PASSAGE FOR REVIEW:
☆ ☆ ☆ ☆

Introduction and Guide: Pests and Puppetmasters
by L. Andrew Cooper and H.J. Dutton
with Jack Conway, editorial assistant
and Silas the Scribble Man, dewormer

Welcome all to Pests and Puppetmasters, the fourth Exhibit from the Horrific Scribes archive of dark fiction and (some) poetry.
Nearly every culture has spun tales about entities that drain their victims in body and spirit. For millennia, astral parasites, such as the Pishacha of Hindu myth and the Dybbuks of Jewish folklore, have embodied cultural anxieties. These tales frequently feature loss of control, loss of sanity, loss of identity, and loss of humanity.
Perhaps the primal fear of personal invasion lies at the root of our morbid fascination with the parasite. The body and the mind are our most intimate possessions. If even those are forfeit, what do we truly have control over?

☆ ☆ ☆ ☆

DATA SHOWN:
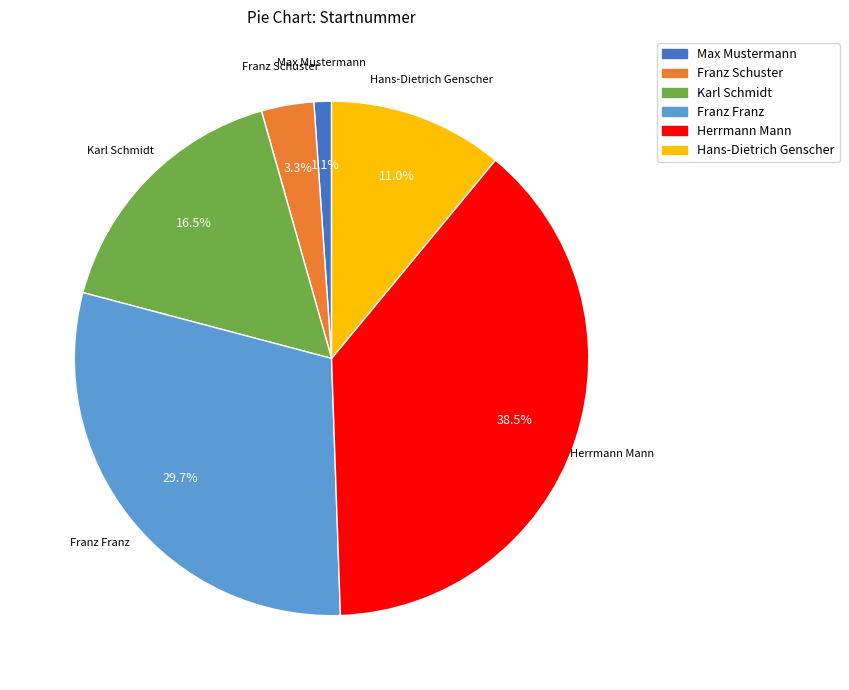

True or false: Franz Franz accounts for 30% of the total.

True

☆ ☆ ☆ ☆

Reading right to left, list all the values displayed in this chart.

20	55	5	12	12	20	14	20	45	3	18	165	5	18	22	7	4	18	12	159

☆ ☆ ☆ ☆

WRITTEN TASK 1: Edit the stretch of the Pests and Puppetmasters introduction from "Welcome all to" through "loss of humanity.", putting "centuries" in place of "millennia".
WRITTEN TASK 2: Resume the introduction to Pests and Puppetmasters, continuing on from its last sentence.
None of the material has any connection to the introduction to Pests and Puppetmasters.

TASK RESULT 1:
Welcome all to Pests and Puppetmasters, the fourth Exhibit from the Horrific Scribes archive of dark fiction and (some) poetry.
Nearly every culture has spun tales about entities that drain their victims in body and spirit. For centuries, astral parasites, such as the Pishacha of Hindu myth and the Dybbuks of Jewish folklore, have embodied cultural anxieties. These tales frequently feature loss of control, loss of sanity, loss of identity, and loss of humanity.

TASK RESULT 2:
No surprise, then, that parasites have become a tried-and-true feature in the horror genre. From Bram Stoker’s Dracula (1897) to the recently concluded first season of Alien: Earth, this particular form of antagonist has seen hundreds of unique manifestations throughout literature. Stories about parasites have recently fallen into the category of body horror, a subgenre that entails bodily transformation and degradation. Not all parasites in horror, however, fit into that category. The collective imagination has twisted the image of the parasite into something much more diverse.
The following Exhibit showcases that diversity. While some of its antagonists drain their hosts on a physical level, others do so on a mental or spiritual level. Some parasitize the body, whereas others invade the home or reality at large. Some are insidious in their feeding habits; others play the role of external predator, using promises and facades to lure in their prey. All share one thing in common: be it blood or sanity, they will take something from you.
GALLERY ONE: BARNACLES
“The Rites of Harry Leitner” by Sydney Sackett. Harry Leitner can’t shake his reputation for being the best exorcist in the business, nor can he get rid of his calling: again and again he faces demons that seem to fear his approach. Horrific Scribes usually wouldn’t take much interest in an exorcist story because the subgenre is riddled with repetition, but here what’s scary departs significantly from the William Peter Blatty mold. The truths clinging to Harry Leitner are as unusual as they are chilling.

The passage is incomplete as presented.